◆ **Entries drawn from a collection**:
━━━━━━━━━━

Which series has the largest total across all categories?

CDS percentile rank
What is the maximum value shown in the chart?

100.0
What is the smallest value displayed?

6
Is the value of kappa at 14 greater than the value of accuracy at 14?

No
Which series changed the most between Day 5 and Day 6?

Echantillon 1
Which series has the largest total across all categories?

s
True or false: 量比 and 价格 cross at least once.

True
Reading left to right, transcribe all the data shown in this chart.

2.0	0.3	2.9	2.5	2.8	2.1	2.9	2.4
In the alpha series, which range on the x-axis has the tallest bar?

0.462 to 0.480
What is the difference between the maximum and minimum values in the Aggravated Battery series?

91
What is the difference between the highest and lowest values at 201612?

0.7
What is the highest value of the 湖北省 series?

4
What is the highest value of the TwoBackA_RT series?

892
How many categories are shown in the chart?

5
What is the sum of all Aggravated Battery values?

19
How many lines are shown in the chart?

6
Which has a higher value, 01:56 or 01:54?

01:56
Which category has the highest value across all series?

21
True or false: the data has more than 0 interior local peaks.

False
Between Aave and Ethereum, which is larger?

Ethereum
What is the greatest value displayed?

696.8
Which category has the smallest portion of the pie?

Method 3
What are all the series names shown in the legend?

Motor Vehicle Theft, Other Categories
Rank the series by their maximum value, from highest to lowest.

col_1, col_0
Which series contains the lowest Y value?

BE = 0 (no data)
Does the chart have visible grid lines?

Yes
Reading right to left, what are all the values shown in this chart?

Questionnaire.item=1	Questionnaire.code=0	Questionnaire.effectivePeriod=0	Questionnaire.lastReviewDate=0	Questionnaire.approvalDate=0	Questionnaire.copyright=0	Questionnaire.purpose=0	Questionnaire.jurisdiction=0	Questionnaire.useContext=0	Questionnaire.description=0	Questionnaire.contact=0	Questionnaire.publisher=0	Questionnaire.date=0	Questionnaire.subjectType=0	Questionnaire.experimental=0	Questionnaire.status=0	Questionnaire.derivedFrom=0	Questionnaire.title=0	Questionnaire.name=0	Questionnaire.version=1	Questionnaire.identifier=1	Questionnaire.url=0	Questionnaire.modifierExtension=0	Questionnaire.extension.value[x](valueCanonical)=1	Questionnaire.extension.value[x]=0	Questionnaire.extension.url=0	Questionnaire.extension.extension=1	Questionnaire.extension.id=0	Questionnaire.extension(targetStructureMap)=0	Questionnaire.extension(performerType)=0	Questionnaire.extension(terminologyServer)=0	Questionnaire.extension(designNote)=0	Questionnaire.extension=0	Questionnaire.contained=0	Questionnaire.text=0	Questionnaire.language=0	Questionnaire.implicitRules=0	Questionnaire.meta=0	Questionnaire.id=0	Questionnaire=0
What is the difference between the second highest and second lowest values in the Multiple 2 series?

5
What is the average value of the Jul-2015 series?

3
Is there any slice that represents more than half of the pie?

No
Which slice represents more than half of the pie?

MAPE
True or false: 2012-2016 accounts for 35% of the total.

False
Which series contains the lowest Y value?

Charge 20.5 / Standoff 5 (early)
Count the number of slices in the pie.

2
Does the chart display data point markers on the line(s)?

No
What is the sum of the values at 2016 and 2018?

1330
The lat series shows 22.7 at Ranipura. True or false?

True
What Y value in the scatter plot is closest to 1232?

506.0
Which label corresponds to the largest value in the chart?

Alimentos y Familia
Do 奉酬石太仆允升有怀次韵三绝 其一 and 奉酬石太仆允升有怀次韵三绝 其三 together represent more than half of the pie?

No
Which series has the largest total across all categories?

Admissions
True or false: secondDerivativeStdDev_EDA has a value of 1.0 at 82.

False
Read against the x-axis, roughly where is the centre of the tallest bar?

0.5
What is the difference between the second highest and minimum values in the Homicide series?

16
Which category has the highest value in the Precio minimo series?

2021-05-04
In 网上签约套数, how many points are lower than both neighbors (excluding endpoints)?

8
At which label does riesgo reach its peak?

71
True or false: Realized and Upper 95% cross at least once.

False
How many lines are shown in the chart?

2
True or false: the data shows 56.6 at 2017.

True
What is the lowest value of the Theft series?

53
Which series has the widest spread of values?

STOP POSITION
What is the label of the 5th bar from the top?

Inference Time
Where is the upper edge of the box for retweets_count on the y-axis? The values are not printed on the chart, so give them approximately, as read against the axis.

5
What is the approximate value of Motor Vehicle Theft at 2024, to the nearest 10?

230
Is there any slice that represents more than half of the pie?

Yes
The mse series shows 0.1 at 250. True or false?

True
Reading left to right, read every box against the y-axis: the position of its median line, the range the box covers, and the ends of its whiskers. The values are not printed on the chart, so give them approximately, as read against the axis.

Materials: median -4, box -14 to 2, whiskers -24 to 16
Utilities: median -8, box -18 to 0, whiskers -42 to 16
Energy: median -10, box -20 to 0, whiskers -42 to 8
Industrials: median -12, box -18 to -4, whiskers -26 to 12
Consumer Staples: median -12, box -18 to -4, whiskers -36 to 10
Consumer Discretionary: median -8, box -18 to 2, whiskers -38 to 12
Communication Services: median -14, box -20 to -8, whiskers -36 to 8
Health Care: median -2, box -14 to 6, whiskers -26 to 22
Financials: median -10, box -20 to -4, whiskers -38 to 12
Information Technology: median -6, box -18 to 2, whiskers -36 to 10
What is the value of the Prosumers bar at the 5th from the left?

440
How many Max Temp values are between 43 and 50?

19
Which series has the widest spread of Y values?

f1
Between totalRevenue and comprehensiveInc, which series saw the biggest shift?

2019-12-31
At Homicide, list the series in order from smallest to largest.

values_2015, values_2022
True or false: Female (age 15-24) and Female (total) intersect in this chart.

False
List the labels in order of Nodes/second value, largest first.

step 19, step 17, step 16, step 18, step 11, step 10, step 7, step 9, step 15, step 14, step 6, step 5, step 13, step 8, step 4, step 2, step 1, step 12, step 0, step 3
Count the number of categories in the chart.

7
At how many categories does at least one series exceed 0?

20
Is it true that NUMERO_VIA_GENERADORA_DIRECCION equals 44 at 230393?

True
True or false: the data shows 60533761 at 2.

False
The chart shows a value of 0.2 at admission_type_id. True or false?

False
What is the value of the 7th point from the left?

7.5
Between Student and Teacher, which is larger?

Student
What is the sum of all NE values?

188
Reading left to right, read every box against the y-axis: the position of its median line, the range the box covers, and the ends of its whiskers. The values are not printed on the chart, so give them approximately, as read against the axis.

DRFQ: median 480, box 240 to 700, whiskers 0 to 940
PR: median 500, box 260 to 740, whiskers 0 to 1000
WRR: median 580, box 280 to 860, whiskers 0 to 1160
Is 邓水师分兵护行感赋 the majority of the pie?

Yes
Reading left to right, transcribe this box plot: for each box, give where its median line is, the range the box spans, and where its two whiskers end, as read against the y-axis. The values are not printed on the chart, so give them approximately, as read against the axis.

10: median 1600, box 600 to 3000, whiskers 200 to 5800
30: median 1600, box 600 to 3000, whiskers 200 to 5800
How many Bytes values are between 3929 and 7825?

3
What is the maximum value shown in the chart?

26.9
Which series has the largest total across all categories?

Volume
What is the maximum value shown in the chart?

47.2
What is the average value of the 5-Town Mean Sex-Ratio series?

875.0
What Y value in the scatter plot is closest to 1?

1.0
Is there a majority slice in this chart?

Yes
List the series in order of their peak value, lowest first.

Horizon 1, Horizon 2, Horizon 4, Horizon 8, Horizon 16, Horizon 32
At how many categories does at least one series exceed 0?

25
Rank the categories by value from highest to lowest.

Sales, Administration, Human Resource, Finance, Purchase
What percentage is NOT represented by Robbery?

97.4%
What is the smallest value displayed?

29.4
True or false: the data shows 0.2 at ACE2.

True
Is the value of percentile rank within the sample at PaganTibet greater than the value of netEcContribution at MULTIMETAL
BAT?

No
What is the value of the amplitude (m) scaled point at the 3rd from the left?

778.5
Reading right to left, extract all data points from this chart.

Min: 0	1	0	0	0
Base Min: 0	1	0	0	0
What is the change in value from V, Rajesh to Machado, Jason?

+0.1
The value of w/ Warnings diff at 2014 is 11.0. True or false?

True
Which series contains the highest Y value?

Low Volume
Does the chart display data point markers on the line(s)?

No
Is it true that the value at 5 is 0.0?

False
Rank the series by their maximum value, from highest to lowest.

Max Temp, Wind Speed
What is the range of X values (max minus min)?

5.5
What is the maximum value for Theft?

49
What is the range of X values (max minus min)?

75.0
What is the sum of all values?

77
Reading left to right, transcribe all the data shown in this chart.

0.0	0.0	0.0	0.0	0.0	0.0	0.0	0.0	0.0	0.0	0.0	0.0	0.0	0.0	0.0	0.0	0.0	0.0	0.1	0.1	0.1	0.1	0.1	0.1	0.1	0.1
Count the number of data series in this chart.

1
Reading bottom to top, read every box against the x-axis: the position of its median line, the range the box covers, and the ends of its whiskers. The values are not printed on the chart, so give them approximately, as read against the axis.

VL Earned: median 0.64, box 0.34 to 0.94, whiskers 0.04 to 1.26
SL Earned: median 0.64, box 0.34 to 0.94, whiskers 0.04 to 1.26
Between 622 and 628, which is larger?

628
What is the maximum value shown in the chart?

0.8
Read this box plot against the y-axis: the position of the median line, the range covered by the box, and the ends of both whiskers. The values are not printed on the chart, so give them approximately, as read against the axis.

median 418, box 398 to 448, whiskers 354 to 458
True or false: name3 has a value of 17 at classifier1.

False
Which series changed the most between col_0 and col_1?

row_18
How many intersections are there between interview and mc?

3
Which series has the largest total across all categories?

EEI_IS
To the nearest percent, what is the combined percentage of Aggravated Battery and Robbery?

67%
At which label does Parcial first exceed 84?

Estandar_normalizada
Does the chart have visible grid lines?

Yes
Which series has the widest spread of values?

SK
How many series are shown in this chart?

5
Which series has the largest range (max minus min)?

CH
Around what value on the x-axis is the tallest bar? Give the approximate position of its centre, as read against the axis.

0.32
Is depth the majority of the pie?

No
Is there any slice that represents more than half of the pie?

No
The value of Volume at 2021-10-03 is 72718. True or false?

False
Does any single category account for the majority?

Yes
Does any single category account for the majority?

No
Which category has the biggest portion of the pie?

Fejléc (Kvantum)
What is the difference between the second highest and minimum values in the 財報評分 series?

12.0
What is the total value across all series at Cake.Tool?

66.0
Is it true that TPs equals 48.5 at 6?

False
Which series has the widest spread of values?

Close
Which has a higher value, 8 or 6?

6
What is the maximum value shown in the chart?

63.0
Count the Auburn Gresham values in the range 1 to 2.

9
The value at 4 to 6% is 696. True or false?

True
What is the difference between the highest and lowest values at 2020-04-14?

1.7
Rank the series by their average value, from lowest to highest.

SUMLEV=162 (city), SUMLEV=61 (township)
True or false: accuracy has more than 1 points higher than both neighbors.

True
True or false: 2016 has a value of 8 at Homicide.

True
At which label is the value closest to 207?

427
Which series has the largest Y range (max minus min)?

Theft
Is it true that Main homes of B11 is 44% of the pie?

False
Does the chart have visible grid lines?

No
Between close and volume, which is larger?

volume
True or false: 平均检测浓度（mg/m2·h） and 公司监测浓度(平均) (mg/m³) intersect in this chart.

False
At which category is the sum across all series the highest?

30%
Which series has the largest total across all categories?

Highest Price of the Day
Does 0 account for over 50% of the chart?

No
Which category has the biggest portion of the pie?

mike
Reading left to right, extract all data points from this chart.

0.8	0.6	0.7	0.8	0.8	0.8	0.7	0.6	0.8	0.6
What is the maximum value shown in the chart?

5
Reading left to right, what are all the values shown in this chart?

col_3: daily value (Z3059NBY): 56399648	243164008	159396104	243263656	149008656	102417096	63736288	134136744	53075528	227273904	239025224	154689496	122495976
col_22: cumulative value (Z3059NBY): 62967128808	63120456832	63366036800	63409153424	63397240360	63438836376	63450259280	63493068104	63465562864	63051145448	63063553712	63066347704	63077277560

━━━━━━━━━━

◆ **Task**: Print the lines starting with the first one and ending with the line that contains "Reading right to left, what". Copy each line unchanged.

◆ **Solution**:
Which series has the largest total across all categories?

CDS percentile rank
What is the maximum value shown in the chart?

100.0
What is the smallest value displayed?

6
Is the value of kappa at 14 greater than the value of accuracy at 14?

No
Which series changed the most between Day 5 and Day 6?

Echantillon 1
Which series has the largest total across all categories?

s
True or false: 量比 and 价格 cross at least once.

True
Reading left to right, transcribe all the data shown in this chart.

2.0	0.3	2.9	2.5	2.8	2.1	2.9	2.4
In the alpha series, which range on the x-axis has the tallest bar?

0.462 to 0.480
What is the difference between the maximum and minimum values in the Aggravated Battery series?

91
What is the difference between the highest and lowest values at 201612?

0.7
What is the highest value of the 湖北省 series?

4
What is the highest value of the TwoBackA_RT series?

892
How many categories are shown in the chart?

5
What is the sum of all Aggravated Battery values?

19
How many lines are shown in the chart?

6
Which has a higher value, 01:56 or 01:54?

01:56
Which category has the highest value across all series?

21
True or false: the data has more than 0 interior local peaks.

False
Between Aave and Ethereum, which is larger?

Ethereum
What is the greatest value displayed?

696.8
Which category has the smallest portion of the pie?

Method 3
What are all the series names shown in the legend?

Motor Vehicle Theft, Other Categories
Rank the series by their maximum value, from highest to lowest.

col_1, col_0
Which series contains the lowest Y value?

BE = 0 (no data)
Does the chart have visible grid lines?

Yes
Reading right to left, what are all the values shown in this chart?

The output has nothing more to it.